**What you will do:**
Rewrite the listing below, replacing "scientific name" with "species name" wherever it appears and leaving everything else unchanged.
— start Material provided —
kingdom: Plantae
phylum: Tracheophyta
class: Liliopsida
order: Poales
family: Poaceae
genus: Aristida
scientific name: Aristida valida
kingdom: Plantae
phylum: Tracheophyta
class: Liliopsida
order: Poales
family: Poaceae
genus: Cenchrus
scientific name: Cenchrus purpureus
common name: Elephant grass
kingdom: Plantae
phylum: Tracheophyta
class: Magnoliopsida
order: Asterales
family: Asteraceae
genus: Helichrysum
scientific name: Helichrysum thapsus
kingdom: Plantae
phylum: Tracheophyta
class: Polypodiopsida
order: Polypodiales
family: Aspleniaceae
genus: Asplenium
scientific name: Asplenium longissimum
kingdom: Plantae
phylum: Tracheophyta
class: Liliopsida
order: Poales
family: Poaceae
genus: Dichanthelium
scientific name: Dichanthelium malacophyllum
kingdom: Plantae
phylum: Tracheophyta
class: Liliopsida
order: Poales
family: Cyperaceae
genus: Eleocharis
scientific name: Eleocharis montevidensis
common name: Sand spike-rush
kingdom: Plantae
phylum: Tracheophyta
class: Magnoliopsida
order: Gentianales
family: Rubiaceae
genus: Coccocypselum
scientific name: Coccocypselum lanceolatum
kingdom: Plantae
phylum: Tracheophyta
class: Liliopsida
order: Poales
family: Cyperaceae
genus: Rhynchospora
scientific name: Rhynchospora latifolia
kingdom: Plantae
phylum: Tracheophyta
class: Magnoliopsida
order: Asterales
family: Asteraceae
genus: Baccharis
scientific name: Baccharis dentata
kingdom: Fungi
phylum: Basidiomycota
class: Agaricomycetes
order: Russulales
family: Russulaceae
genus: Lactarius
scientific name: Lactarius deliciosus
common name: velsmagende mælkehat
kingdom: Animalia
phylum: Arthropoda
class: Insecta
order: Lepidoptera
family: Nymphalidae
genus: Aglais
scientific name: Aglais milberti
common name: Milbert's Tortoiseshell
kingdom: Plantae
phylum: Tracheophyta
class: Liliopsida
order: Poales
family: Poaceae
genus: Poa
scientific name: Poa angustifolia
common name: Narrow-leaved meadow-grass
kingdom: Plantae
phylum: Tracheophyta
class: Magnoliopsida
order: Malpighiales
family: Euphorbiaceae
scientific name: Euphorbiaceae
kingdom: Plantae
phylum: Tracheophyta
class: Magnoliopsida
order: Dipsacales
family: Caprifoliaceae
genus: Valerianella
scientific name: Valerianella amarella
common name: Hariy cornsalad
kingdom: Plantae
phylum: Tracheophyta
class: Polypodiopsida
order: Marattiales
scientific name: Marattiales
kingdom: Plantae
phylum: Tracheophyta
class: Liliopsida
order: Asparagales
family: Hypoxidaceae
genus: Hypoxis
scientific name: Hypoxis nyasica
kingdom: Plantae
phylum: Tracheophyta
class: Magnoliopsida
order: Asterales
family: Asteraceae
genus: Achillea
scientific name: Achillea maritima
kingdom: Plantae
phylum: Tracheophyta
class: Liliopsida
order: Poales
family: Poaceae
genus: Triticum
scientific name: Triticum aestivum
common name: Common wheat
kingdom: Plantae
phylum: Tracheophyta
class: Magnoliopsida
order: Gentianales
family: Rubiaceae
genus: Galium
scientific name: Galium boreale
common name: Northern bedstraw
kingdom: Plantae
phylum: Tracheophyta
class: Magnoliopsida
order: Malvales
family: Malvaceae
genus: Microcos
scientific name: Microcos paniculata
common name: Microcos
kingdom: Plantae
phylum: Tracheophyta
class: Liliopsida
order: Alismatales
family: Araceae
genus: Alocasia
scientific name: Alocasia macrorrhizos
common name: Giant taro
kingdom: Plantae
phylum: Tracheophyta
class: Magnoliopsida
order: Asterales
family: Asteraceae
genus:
— end Material provided —
**Finished task:**
kingdom: Plantae
phylum: Tracheophyta
class: Liliopsida
order: Poales
family: Poaceae
genus: Aristida
species name: Aristida valida
kingdom: Plantae
phylum: Tracheophyta
class: Liliopsida
order: Poales
family: Poaceae
genus: Cenchrus
species name: Cenchrus purpureus
common name: Elephant grass
kingdom: Plantae
phylum: Tracheophyta
class: Magnoliopsida
order: Asterales
family: Asteraceae
genus: Helichrysum
species name: Helichrysum thapsus
kingdom: Plantae
phylum: Tracheophyta
class: Polypodiopsida
order: Polypodiales
family: Aspleniaceae
genus: Asplenium
species name: Asplenium longissimum
kingdom: Plantae
phylum: Tracheophyta
class: Liliopsida
order: Poales
family: Poaceae
genus: Dichanthelium
species name: Dichanthelium malacophyllum
kingdom: Plantae
phylum: Tracheophyta
class: Liliopsida
order: Poales
family: Cyperaceae
genus: Eleocharis
species name: Eleocharis montevidensis
common name: Sand spike-rush
kingdom: Plantae
phylum: Tracheophyta
class: Magnoliopsida
order: Gentianales
family: Rubiaceae
genus: Coccocypselum
species name: Coccocypselum lanceolatum
kingdom: Plantae
phylum: Tracheophyta
class: Liliopsida
order: Poales
family: Cyperaceae
genus: Rhynchospora
species name: Rhynchospora latifolia
kingdom: Plantae
phylum: Tracheophyta
class: Magnoliopsida
order: Asterales
family: Asteraceae
genus: Baccharis
species name: Baccharis dentata
kingdom: Fungi
phylum: Basidiomycota
class: Agaricomycetes
order: Russulales
family: Russulaceae
genus: Lactarius
species name: Lactarius deliciosus
common name: velsmagende mælkehat
kingdom: Animalia
phylum: Arthropoda
class: Insecta
order: Lepidoptera
family: Nymphalidae
genus: Aglais
species name: Aglais milberti
common name: Milbert's Tortoiseshell
kingdom: Plantae
phylum: Tracheophyta
class: Liliopsida
order: Poales
family: Poaceae
genus: Poa
species name: Poa angustifolia
common name: Narrow-leaved meadow-grass
kingdom: Plantae
phylum: Tracheophyta
class: Magnoliopsida
order: Malpighiales
family: Euphorbiaceae
species name: Euphorbiaceae
kingdom: Plantae
phylum: Tracheophyta
class: Magnoliopsida
order: Dipsacales
family: Caprifoliaceae
genus: Valerianella
species name: Valerianella amarella
common name: Hariy cornsalad
kingdom: Plantae
phylum: Tracheophyta
class: Polypodiopsida
order: Marattiales
species name: Marattiales
kingdom: Plantae
phylum: Tracheophyta
class: Liliopsida
order: Asparagales
family: Hypoxidaceae
genus: Hypoxis
species name: Hypoxis nyasica
kingdom: Plantae
phylum: Tracheophyta
class: Magnoliopsida
order: Asterales
family: Asteraceae
genus: Achillea
species name: Achillea maritima
kingdom: Plantae
phylum: Tracheophyta
class: Liliopsida
order: Poales
family: Poaceae
genus: Triticum
species name: Triticum aestivum
common name: Common wheat
kingdom: Plantae
phylum: Tracheophyta
class: Magnoliopsida
order: Gentianales
family: Rubiaceae
genus: Galium
species name: Galium boreale
common name: Northern bedstraw
kingdom: Plantae
phylum: Tracheophyta
class: Magnoliopsida
order: Malvales
family: Malvaceae
genus: Microcos
species name: Microcos paniculata
common name: Microcos
kingdom: Plantae
phylum: Tracheophyta
class: Liliopsida
order: Alismatales
family: Araceae
genus: Alocasia
species name: Alocasia macrorrhizos
common name: Giant taro
kingdom: Plantae
phylum: Tracheophyta
class: Magnoliopsida
order: Asterales
family: Asteraceae
genus:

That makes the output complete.